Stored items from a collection
====

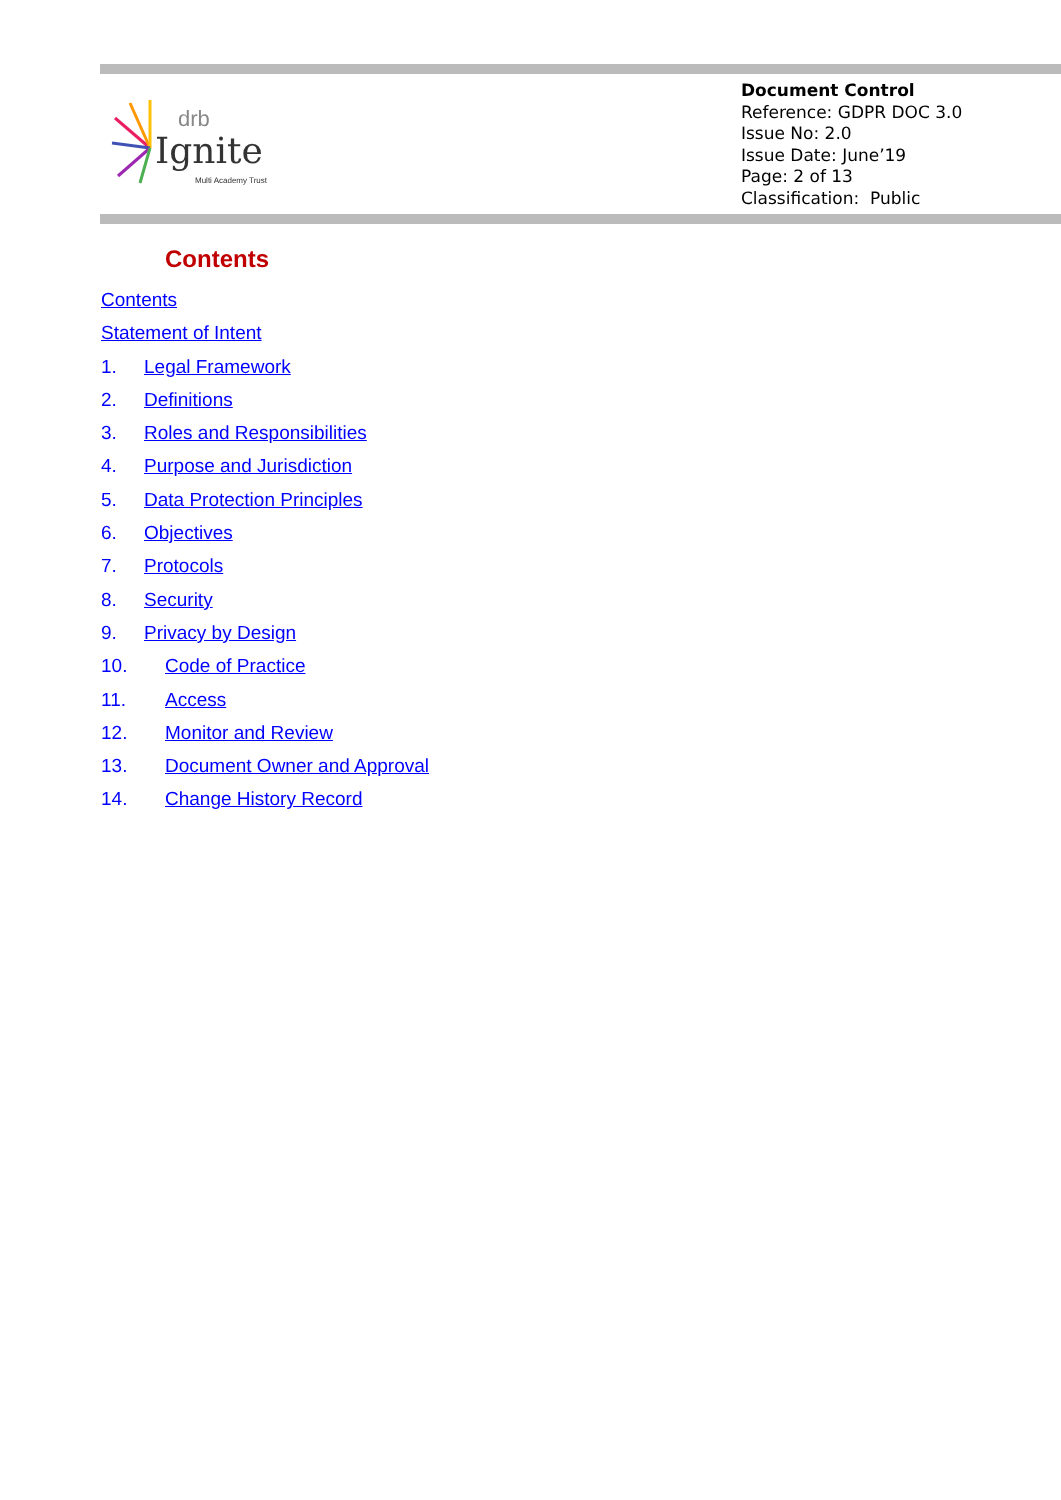drb
Ignite
Multi Academy Trust
Document Control
Reference: GDPR DOC 3.0
Issue No: 2.0
Issue Date: June’19
Page: 2 of 13
Classification: Public
Contents
Contents
Statement of Intent
1. Legal Framework
2. Definitions
3. Roles and Responsibilities
4. Purpose and Jurisdiction
5. Data Protection Principles
6. Objectives
7. Protocols
8. Security
9. Privacy by Design
10. Code of Practice
11. Access
12. Monitor and Review
13. Document Owner and Approval
14. Change History Record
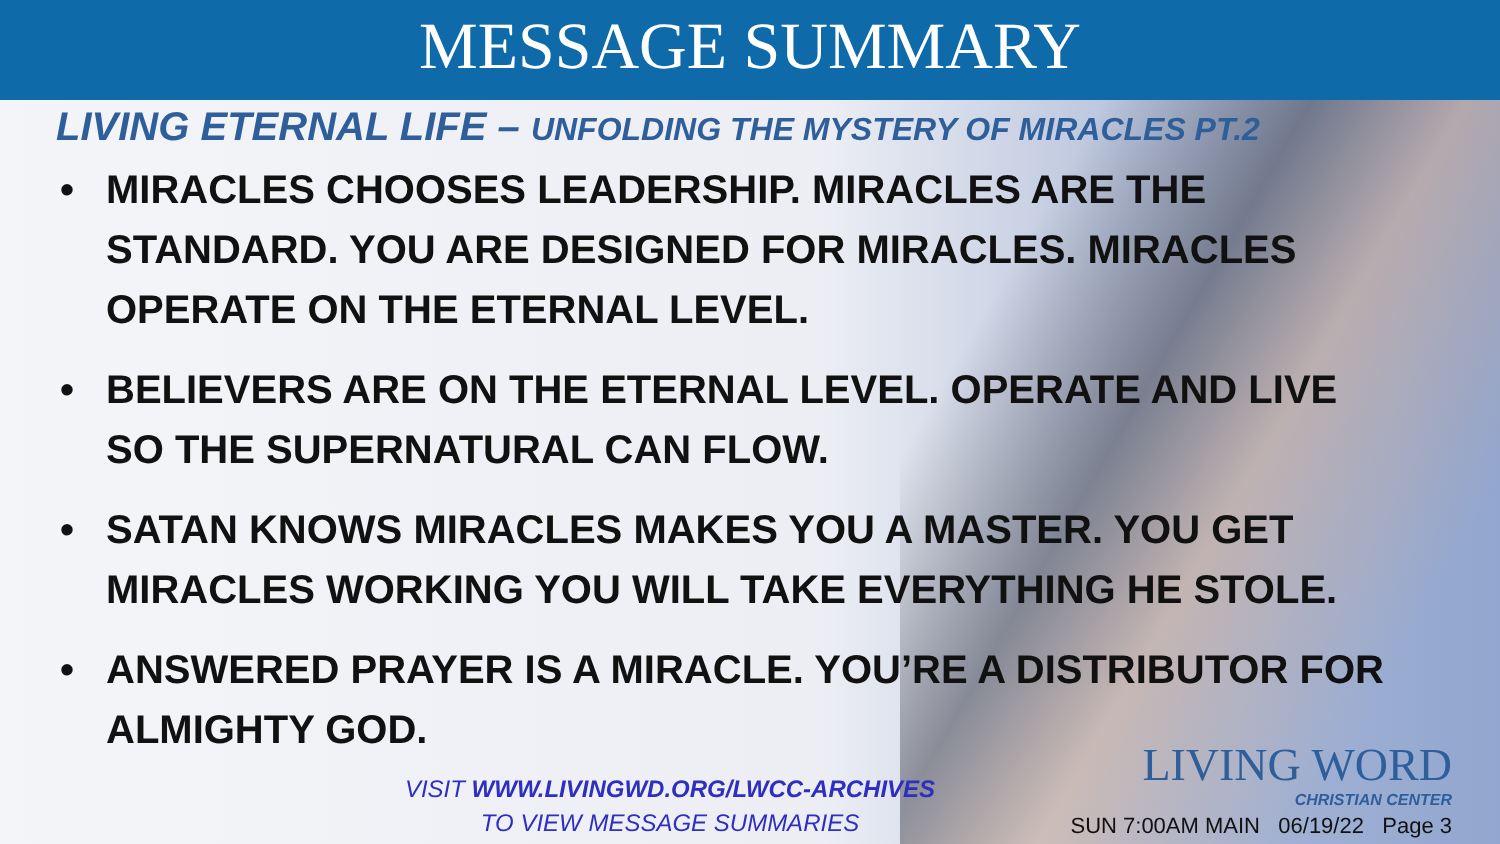MESSAGE SUMMARY
LIVING ETERNAL LIFE – UNFOLDING THE MYSTERY OF MIRACLES PT.2
• MIRACLES CHOOSES LEADERSHIP. MIRACLES ARE THE STANDARD. YOU ARE DESIGNED FOR MIRACLES. MIRACLES OPERATE ON THE ETERNAL LEVEL.
• BELIEVERS ARE ON THE ETERNAL LEVEL. OPERATE AND LIVE SO THE SUPERNATURAL CAN FLOW.
• SATAN KNOWS MIRACLES MAKES YOU A MASTER. YOU GET MIRACLES WORKING YOU WILL TAKE EVERYTHING HE STOLE.
• ANSWERED PRAYER IS A MIRACLE. YOU’RE A DISTRIBUTOR FOR ALMIGHTY GOD.
VISIT WWW.LIVINGWD.ORG/LWCC-ARCHIVES
TO VIEW MESSAGE SUMMARIES
LIVING WORD
CHRISTIAN CENTER
SUN 7:00AM MAIN 06/19/22 Page 3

====

### [Problem]
Take the entries above and copy exactly the lines starting at the one with "Classification: Public" and ending at the one with "EVERYTHING HE STOLE."; nothing outside that span, and no pictures.

### [Answer area]
Classification: Public
Contents
Contents
Statement of Intent
1. Legal Framework
2. Definitions
3. Roles and Responsibilities
4. Purpose and Jurisdiction
5. Data Protection Principles
6. Objectives
7. Protocols
8. Security
9. Privacy by Design
10. Code of Practice
11. Access
12. Monitor and Review
13. Document Owner and Approval
14. Change History Record
MESSAGE SUMMARY
LIVING ETERNAL LIFE – UNFOLDING THE MYSTERY OF MIRACLES PT.2
• MIRACLES CHOOSES LEADERSHIP. MIRACLES ARE THE STANDARD. YOU ARE DESIGNED FOR MIRACLES. MIRACLES OPERATE ON THE ETERNAL LEVEL.
• BELIEVERS ARE ON THE ETERNAL LEVEL. OPERATE AND LIVE SO THE SUPERNATURAL CAN FLOW.
• SATAN KNOWS MIRACLES MAKES YOU A MASTER. YOU GET MIRACLES WORKING YOU WILL TAKE EVERYTHING HE STOLE.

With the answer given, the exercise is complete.